U-M implemented a broad return to an in-person experience on campus. At the same time, some departments have embraced flexible remote work plans, meaning one or more people who are attending your in-person meeting may need to join from a remote location. This is called a Hybrid Meeting experience. Below you’ll find our top tips for creating successful hybrid meetings, including what to do and what not to do.
If you need guidance for an upcoming event or meeting, submit a request to LSA Technology Services. You can also report videoconferencing equipment issues, send requests for assistance with sound quality (for either remote or in-person participants), or submit any general hybrid meeting help requests by submitting this form.
Top 5 Things to Consider
Space:
To hold a hybrid meeting, you’ll need to have a space for your in-person participants that is equipped for videoconferencing. Your department may already have such a room, but it may not. There are a number of paths you can take to getting one or more spaces ready for your department.
Fast solutions:
- If available and accessible, first use a meeting room with installed equipment for videoconferencing.

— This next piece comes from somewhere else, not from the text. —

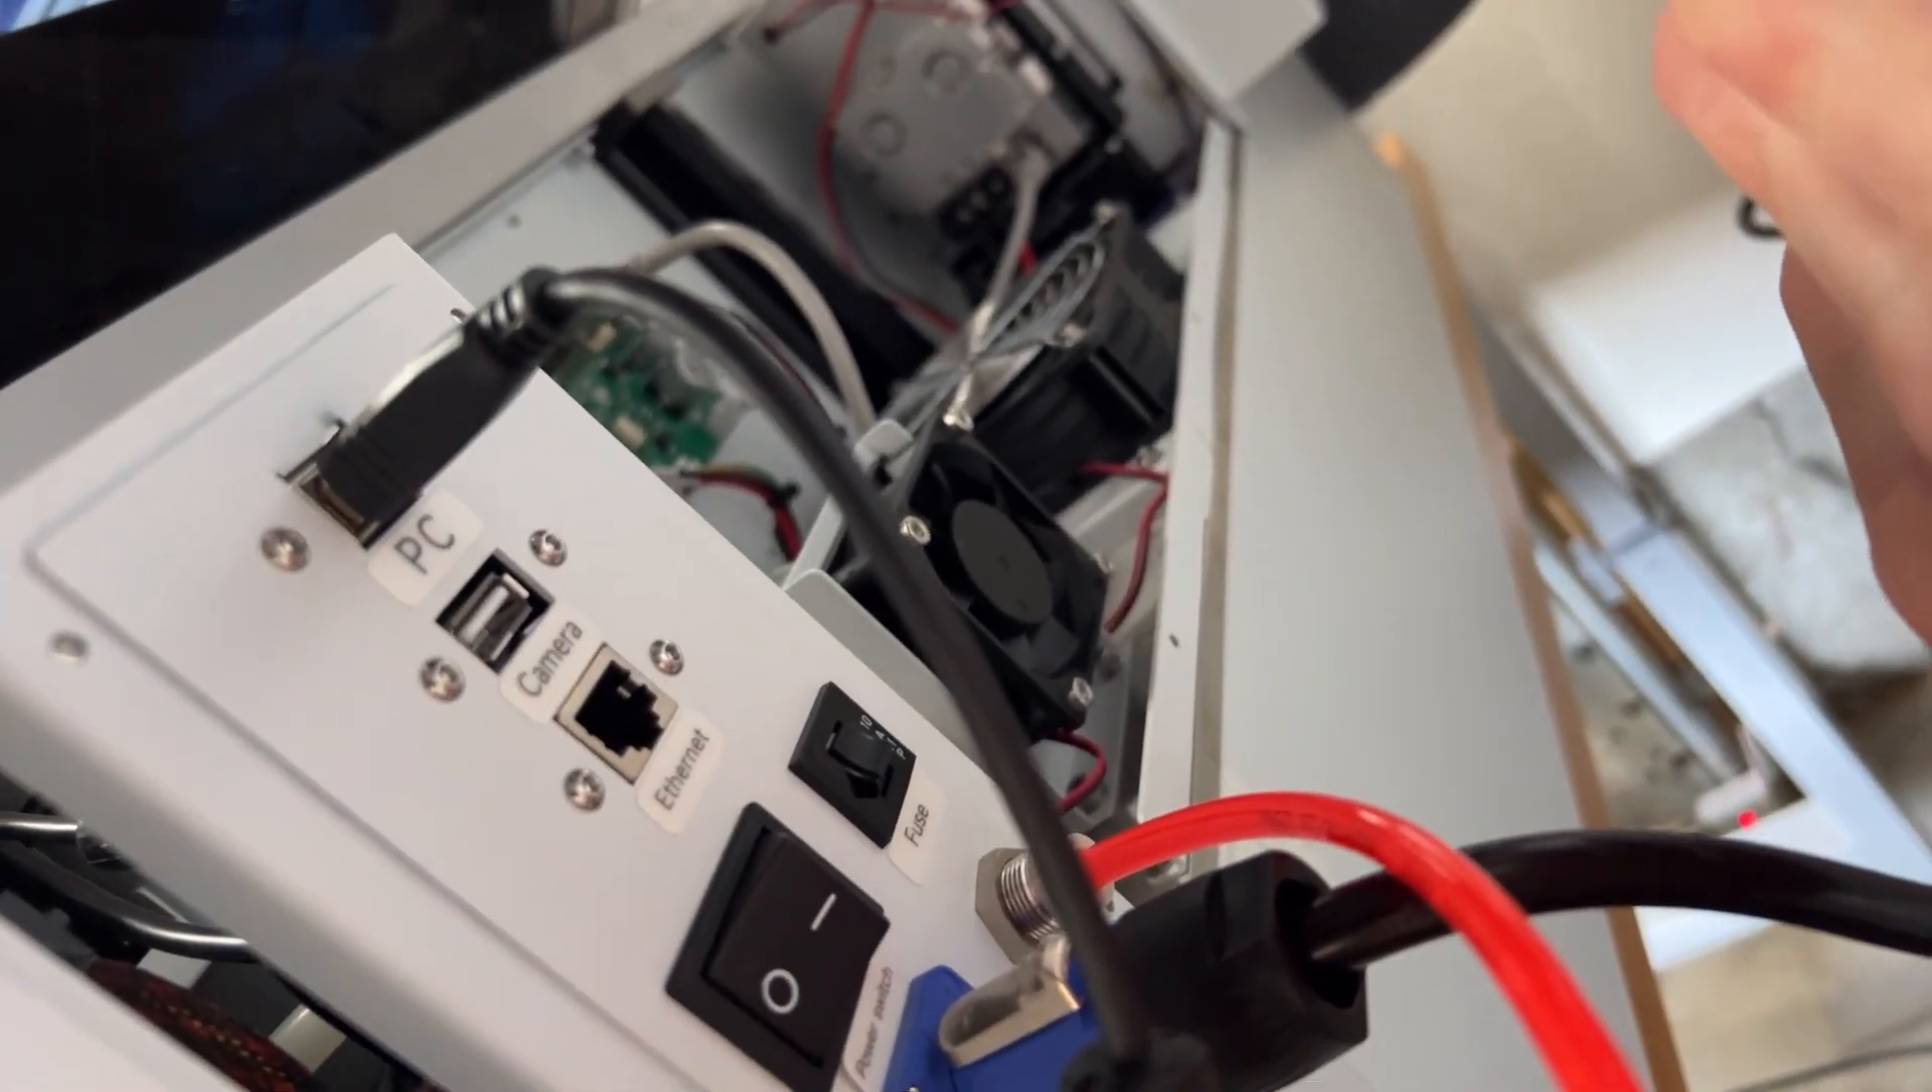You can see I still have the back cover off.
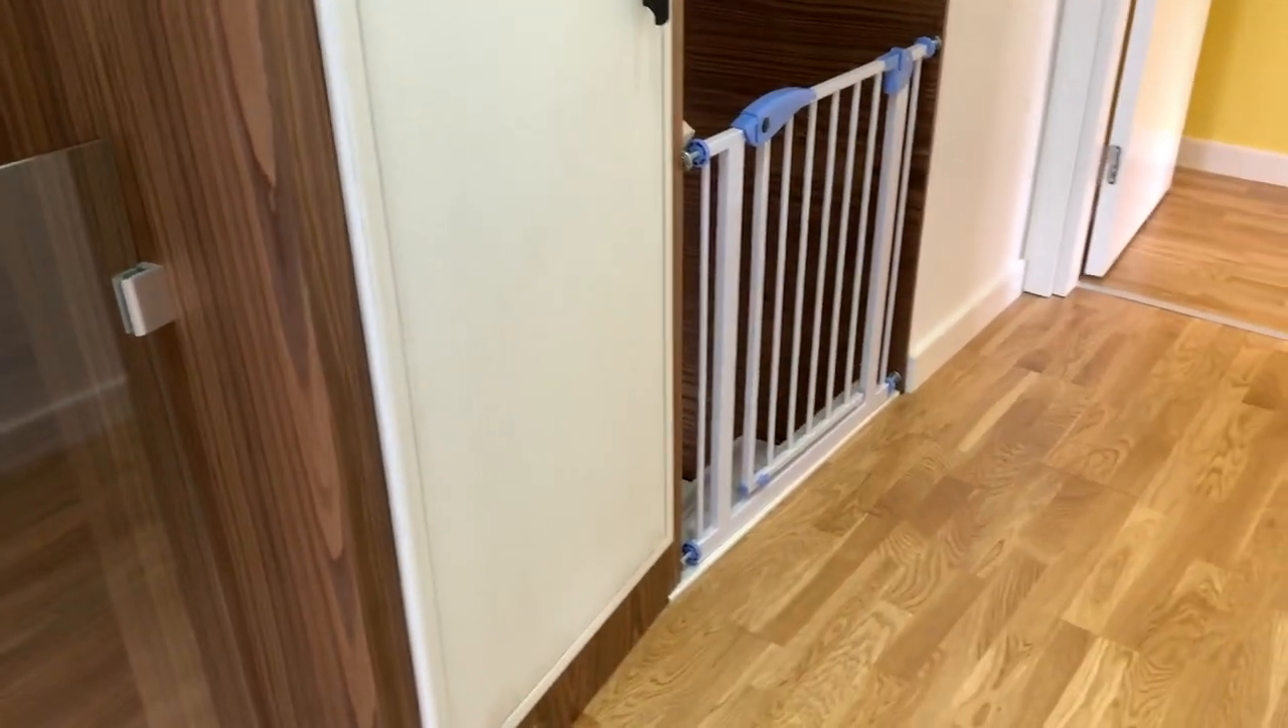So, wir sind jetzt hier im obersten Stockwerk und unser Sicherheitssystem ist jetzt hier angebracht.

- Stay fully virtual. If you don’t have an appropriate room and can’t get one set up in time, consider choosing to remain fully virtual for your meeting. In this situation, you’ll want to consider providing simple headphones-and-microphone headsets to your staff to help improve the quality of their connections.
- If your meeting room has a monitor and computer, borrow a videoconferencing system from LSA Technology Services. Options exist that have various combinations of cameras, microphones. Contact our Loan Desk to learn more.
- In very small (huddle) meeting rooms that have a built-in monitor, a laptop placed under the monitor and connected to it as an external display often provides a solid functional connection to one or more remote participants.
Near-term and longer-term solutions:
LSA Technology Services is kicking off a pilot project, funded by the college, to increase the number of spaces and access to videoconferencing capabilities. We will be upgrading some meeting rooms with existing technology, providing mobile equipment for buildings, and creating new spaces for videoconferencing during this academic year. If you are interested in having upgrades to your meeting rooms, please contact LSA Technology Services and we will work with you on planning.
Sound:
Good audio is where you should invest the most effort. If you can’t clearly hear one another, you won’t have a productive meeting. This applies equally to the Zoom auto captioning system or a live CART transcriptionist. They must have clean audio in order to be helpful to you.
- For those joining remotely, headsets are always a great idea. Having a microphone positioned near to the speaker’s mouth is nearly always an improvement over built-in microphones in laptops and mobile devices.
- Test the sound coming from your conference room. Zoom provides this 3-step guide to assist you in testing your sound. Are all the in-person participants heard well? Is there a source of background noise which degrades the quality of the sound?
- If there is any reason to suspect that not everyone in the physical meeting room can be heard by your microphone, a person who is well-heard should paraphrase and repeat questions and comments from poorly-heard colleagues.
Video:
Make the remote participants clearly visible in the physical meeting room. If your remote colleagues don’t have a visible ‘presence’ in the room, the temptation will be to ignore or forget them, which will negatively impact the quality of your joint work. A laptop is rarely useful for presenting more than a single remote participant. Larger monitors are more effective. By the same token, invest time ensuring that those in the physical meeting room can be seen sufficiently well by the remote participants. Body language and facial expressions convey information that improves the productivity of the meeting. For more information on setting up your space for effective communication, read our article, How to Maximize Your Videoconferencing Presence.
Content:
Share documents, videos, or other files electronically with all meeting participants ahead of time. This will help everyone to be a constructive participant in your meeting, as some participants may need direct access to the files in order to understand and process their content. Providing content only through the Share Screen facility does not allow remote participants to use a screen reader on your document, for example, so they are blocked from accessing its content if the file has not been previously shared.
Engagement:
The melding together of in-person and remote participants in a meeting often does not come naturally. The best results come when ongoing conscious attention is paid to connecting the two groups. Consider how your remote participants will engage with the work of the meeting.
- Ask them directly and frequently for input. Address them by name to keep them connected with the in-person group.
- Use of Auto Captioning in Zoom should be the default, as it helps with comprehension for a wide range of people and situations. It’s useful for people with hearing impairments, but also for people for whom English is not their native language, and for people who may experience distractions from the conversation and would benefit from an available transcript with which to catch up.
- If you use breakout rooms to encourage engagement with the topic in smaller groups, prompt each group to choose someone to report out the results, and provide a way for them to do so (e.g. a Google Doc).